In the late 1960s, Adrian Piper’s art was classically conceptualist. Appearing in the form of typewritten pages, instructions, and diagrams, her early work reflected an advanced grasp of linguistics and semiotic theory. Her concurrent investigations into the nature of consciousness were also carefully fostered through a disciplined practice of yoga and meditation, which the artist maintains to this day. In response to repeated experiences of racism and sexism in the male dominated New York art world of the 1960s, however, Piper’s practice shifted to accommodate a growing political engagement, and her work channeled conceptualist strategies toward new interrogations of race, gender, and sexuality.
In 1970, she enacted Catalysis, a series of public performances through which she explored her body’s visibility in society, moving through the public space wearing clothes splashed with wet paint or saturated with foul odors. Two years later, Piper created a male alter ego named the “Mythic Being”; she performed in drag throughout New York and created a series of collaged and overpainted photographs paired with texts—reflections, political slogans, and flirtations—which addressed the performance of gender and stereotypes concerning black sexuality.

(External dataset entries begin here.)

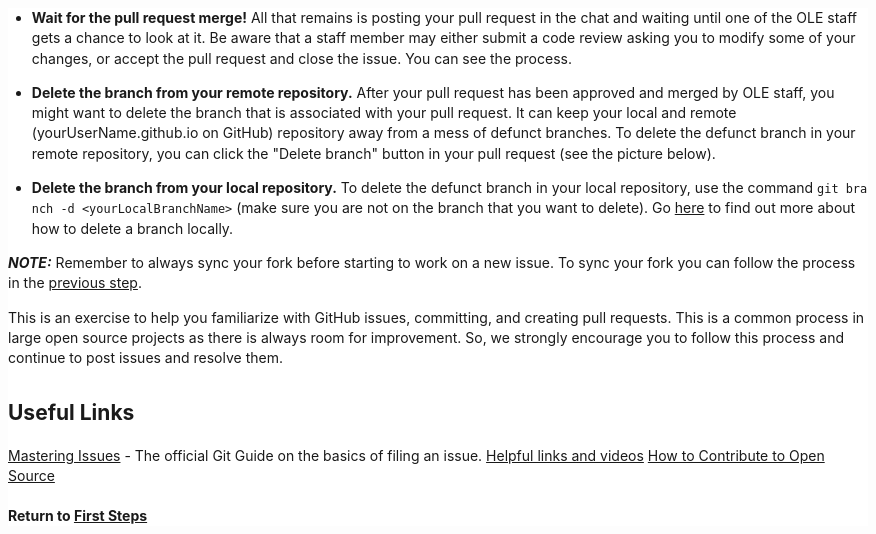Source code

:*  **Wait for the pull request merge!**
All that remains is posting your pull request in the chat and waiting until one of the OLE staff gets a chance to look at it. Be aware that a staff member may either submit a code review asking you to modify some of your changes, or accept the pull request and close the issue. You can see the process.

* **Delete the branch from your remote repository.**
After your pull request has been approved and merged by OLE staff, you might want to delete the branch that is associated with your pull request. It can keep your local and remote (yourUserName.github.io on GitHub) repository away from a mess of defunct branches. To delete the defunct branch in your remote repository, you can click the "Delete branch" button in your pull request (see the picture below).

* **Delete the branch from your local repository.**
To delete the defunct branch in your local repository, use the command `git branch -d <yourLocalBranchName>` (make sure you are not on the branch that you want to delete). Go [here](https://tecadmin.net/delete-git-remote-and-local-branch/) to find out more about how to delete a branch locally.

_**NOTE:**_ Remember to always sync your fork before starting to work on a new issue. To sync your fork you can follow the process in the [previous step](gitrepositories.md).

This is an exercise to help you familiarize with GitHub issues, committing, and creating pull requests. This is a common process in large open source projects as there is always room for improvement. So, we strongly encourage you to follow this process and continue to post issues and resolve them.

## Useful Links

[Mastering Issues](https://guides.github.com/features/issues/) - The official Git Guide on the basics of filing an issue.
[Helpful links and videos](faq.md#Helpful_Links)
[How to Contribute to Open Source](https://opensource.guide/how-to-contribute/)




#### Return to [First Steps](firststeps.md)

Decades later, Piper supervised a volunteer-driven performance; participants received henna tattoos on their foreheads that read, “Everything will be taken away” backward, in handwritten text. They later reflected on their experiences wearing that phrase in public. Everything Will Be Taken Away 2, a related series of erased and altered photographs is included in the 2015 Biennale di Venezia; each photograph repeats the titular phrase, which obscures the figures, events, and locations depicted. Piper also exhibits four vintage blackboards, on which the same words are repeated in the style of classroom punishments. This series raises a variety of questions ranging from the political to the spiritual—including, for instance, the destructiveness of contemporary global conflict, censorship in the mainstream media, or the yogic ideal of nonattachment. The Biennale also presents Piper’s The Probable Trust Registry, an interactive performance that literalizes social or personal contracts. In a simulated corporate environment, visitors may sign declarations that promise moral accountability toward themselves and others. The documents are then photocopied and archived at the APRA (Adrian Piper Research Archive) Foundation, Berlin.